This happened due to LC misbehaving. Log on the machine says: > 2010-08-13 16:33:52,771 ... <Fault 1: 'xmlrpclib.ProtocolError:<ProtocolError for beaker.engineering.redhat.com/client/: -1 >'> Harness tried to get away with it, but it does not work. And later when trying to stop the task Scheduler says: > <Fault 1: "bkr.server.bexceptions.BX:'recipe task 279973 was never started'"> And then the task is scheduled to run again as next one with Waiting status. Resolution: - do not rely on server only to decide which task to run - task_start and task_end need to be more robust - report any failed XML-RPC's on console Note: And make sure not to get into infinite loop! We do not want a single broken RPC breaking whole job.
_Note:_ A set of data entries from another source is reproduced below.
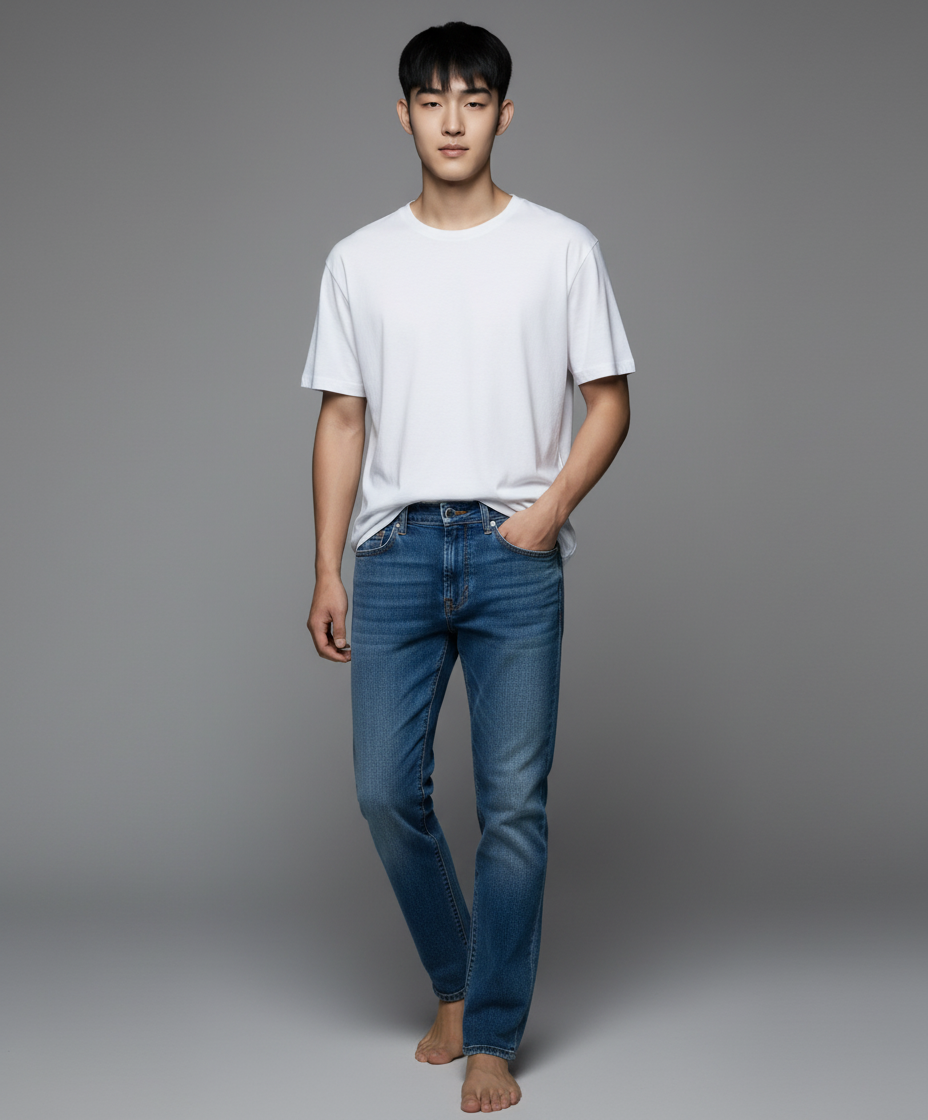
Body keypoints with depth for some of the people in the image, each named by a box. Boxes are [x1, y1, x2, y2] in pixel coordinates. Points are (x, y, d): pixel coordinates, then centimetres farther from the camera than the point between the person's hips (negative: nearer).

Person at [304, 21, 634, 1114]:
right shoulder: (359, 260, 8)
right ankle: (456, 980, 26)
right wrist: (326, 570, 5)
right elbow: (342, 420, 9)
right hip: (396, 547, 2)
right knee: (386, 790, 1)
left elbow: (608, 400, 5)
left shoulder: (562, 249, 2)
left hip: (514, 553, -2)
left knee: (514, 803, -1)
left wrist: (555, 502, -12)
Bill, I seek your opinion: I have repeating implemented but... Are XML-RPC failures as seen in Comment 2 ever expected? [1] If a call has correct parameters [2] and network is fine, shall I simple repeat the call until it passes and let EWD kill the job if it does not? [3] Thinking about it, harness should not repeat the real calls, but instead of them use a ping-like call: Bug 636093 [1] The first one. The second one is a consequence I am trying to get rid of. [2] Let's suppose it does - otherwise something is broken already and the task/recipe will be broken anyway. [3] For cases of broken network setup I filled in Bug 636080.
Created attachment 449887 [details] repeating-proxy: per-call repeating
Created attachment 449888 [details] repeat task_start - until it pass
Though it would work for task_start, this will require more sophisticated approach: 1. if the call fails, use ping call (as in Bug 636093) to determine if the net is broken and wait until service is restored. Repeat ping until: 1.1 the original call succeeds: go on wth next calls. 1.2 the ping succeeds: retry original call (2) 2. before repeating the call, try to get the original call's status: 2.1 e.g. for task_start/task_end use task_info 2.2 for task_result/upload_file repeat the call 3. the call must finish in finite time in the worst case and this must be reported: 3.1 try to push new result 3.2 message on console if the result fails Thanks to Bill for kicking me off.
As this is not a high priority bug fix and I won't be able to provide and test the golden-grail solution for 0.5.58 I am pushing this ahead too.
...and once more.
Ping - Is this still an issue?
Risk at least.
I haven't seen this issue for a long time. Won't mind closing this as fixed. Thanks.
closing, if seen again please re-open.